------ INFORMATION SHOWN
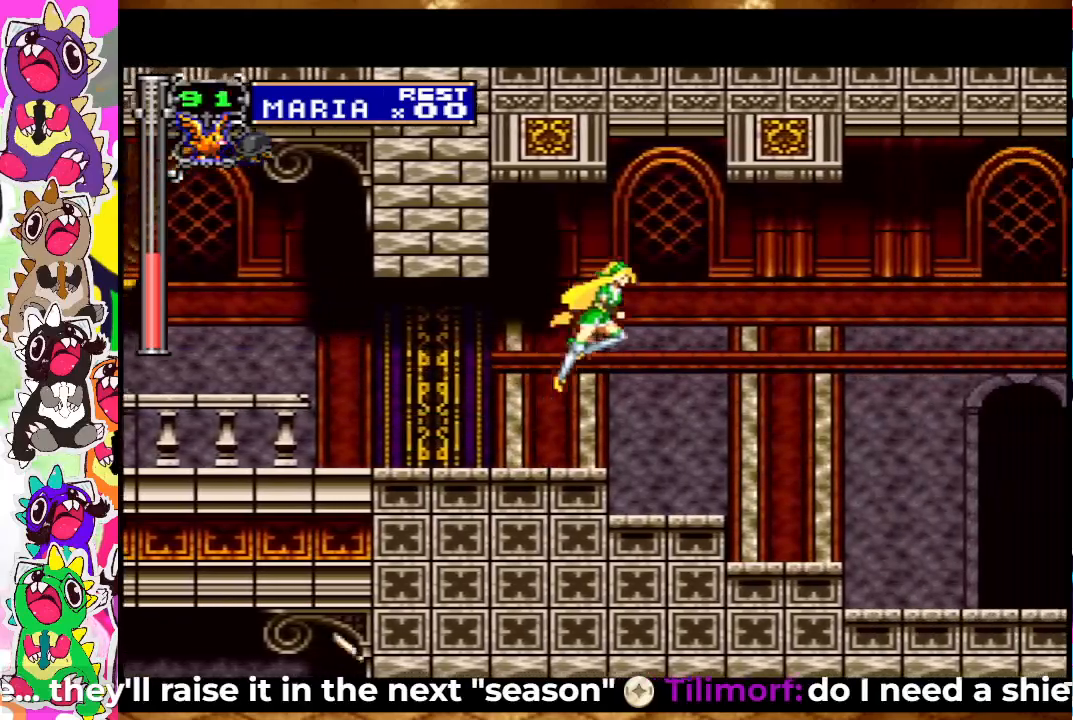
{"buttons": ["DPAD_RIGHT"], "left_stick": "center", "right_stick": "center", "events": [[33, "CROSS", "up"], [333, "SQUARE", "down"], [483, "SQUARE", "up"]]}
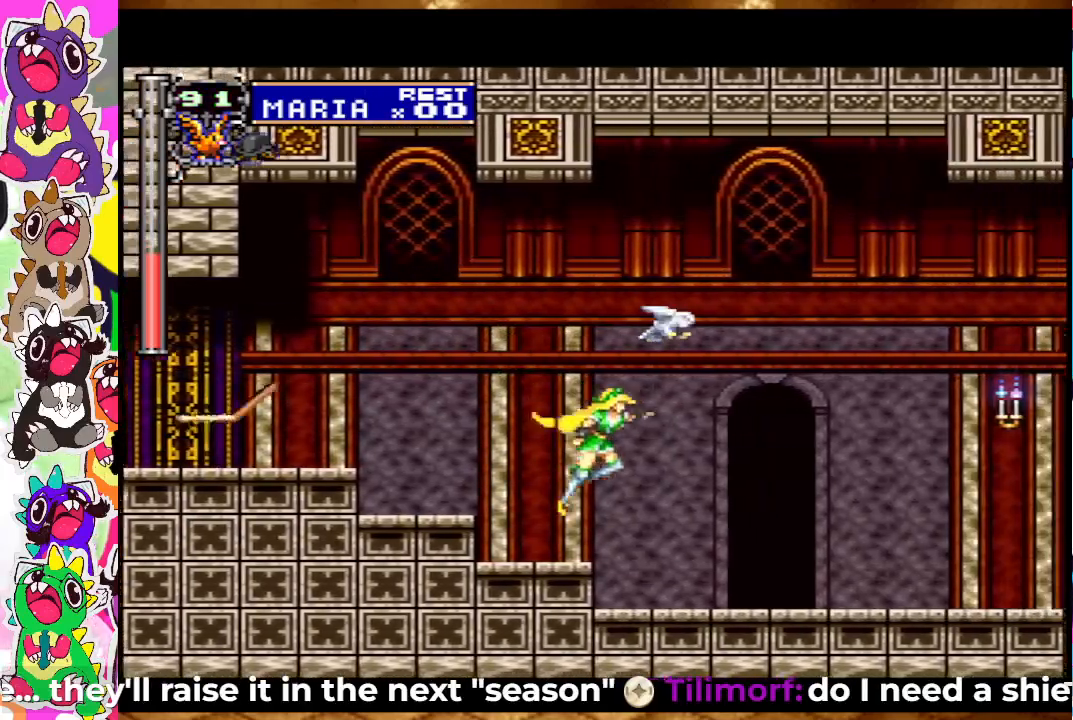
{"buttons": ["CROSS", "SQUARE", "DPAD_RIGHT"], "left_stick": "center", "right_stick": "center", "events": [[350, "CROSS", "down"], [450, "SQUARE", "down"]]}
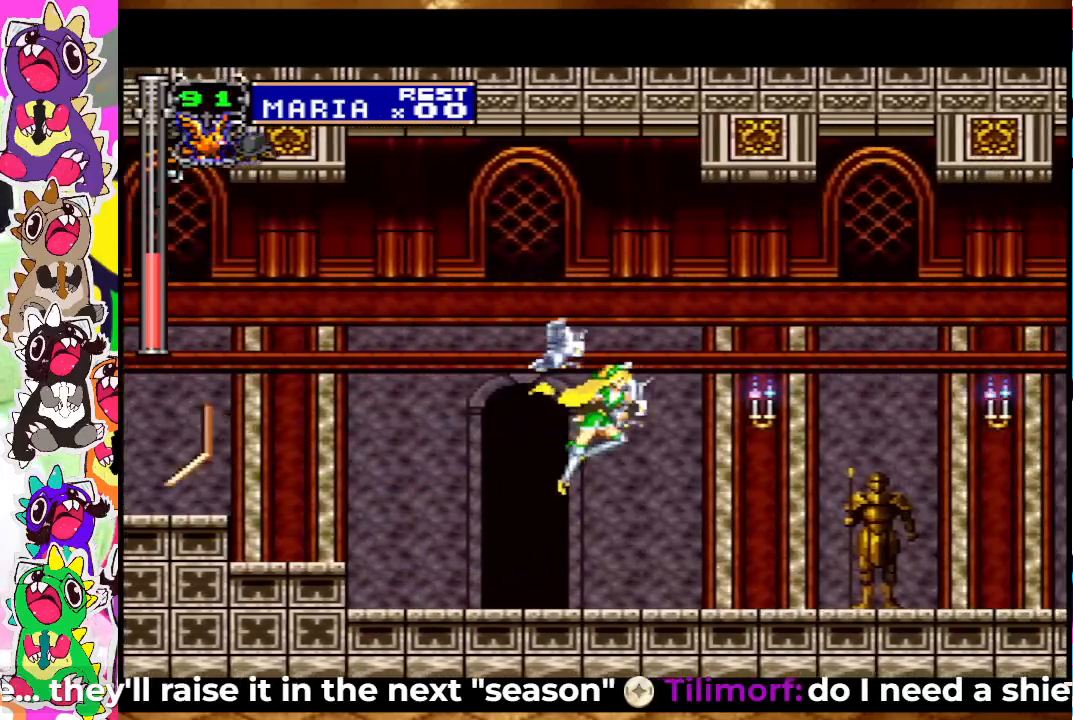
{"buttons": ["DPAD_RIGHT"], "left_stick": "center", "right_stick": "center", "events": [[167, "SQUARE", "up"], [200, "CROSS", "up"]]}
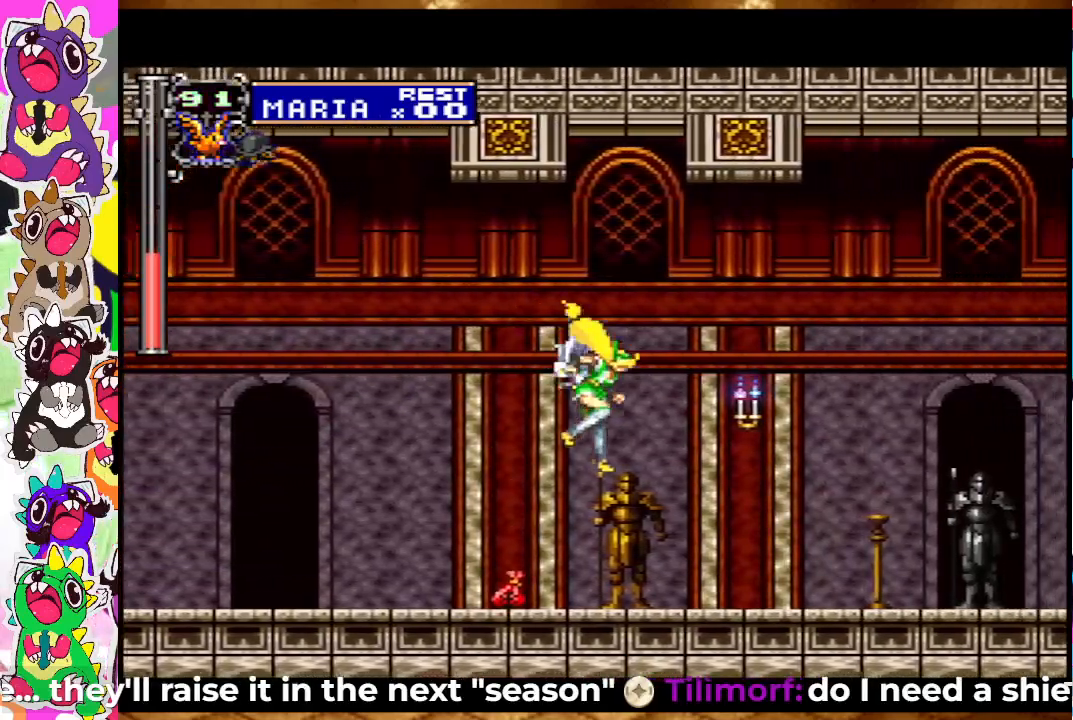
{"buttons": ["DPAD_LEFT"], "left_stick": "center", "right_stick": "center", "events": [[50, "SQUARE", "down"], [217, "DPAD_RIGHT", "up"], [233, "SQUARE", "up"], [317, "DPAD_LEFT", "down"]]}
------------
→ PROBLEM TO SOLVE
The whole listing must come back verbatim, with no pictures included.

→ FINISHED TASK
{"buttons": ["DPAD_RIGHT"], "left_stick": "center", "right_stick": "center", "events": [[33, "CROSS", "up"], [333, "SQUARE", "down"], [483, "SQUARE", "up"]]}
{"buttons": ["CROSS", "SQUARE", "DPAD_RIGHT"], "left_stick": "center", "right_stick": "center", "events": [[350, "CROSS", "down"], [450, "SQUARE", "down"]]}
{"buttons": ["DPAD_RIGHT"], "left_stick": "center", "right_stick": "center", "events": [[167, "SQUARE", "up"], [200, "CROSS", "up"]]}
{"buttons": ["DPAD_LEFT"], "left_stick": "center", "right_stick": "center", "events": [[50, "SQUARE", "down"], [217, "DPAD_RIGHT", "up"], [233, "SQUARE", "up"], [317, "DPAD_LEFT", "down"]]}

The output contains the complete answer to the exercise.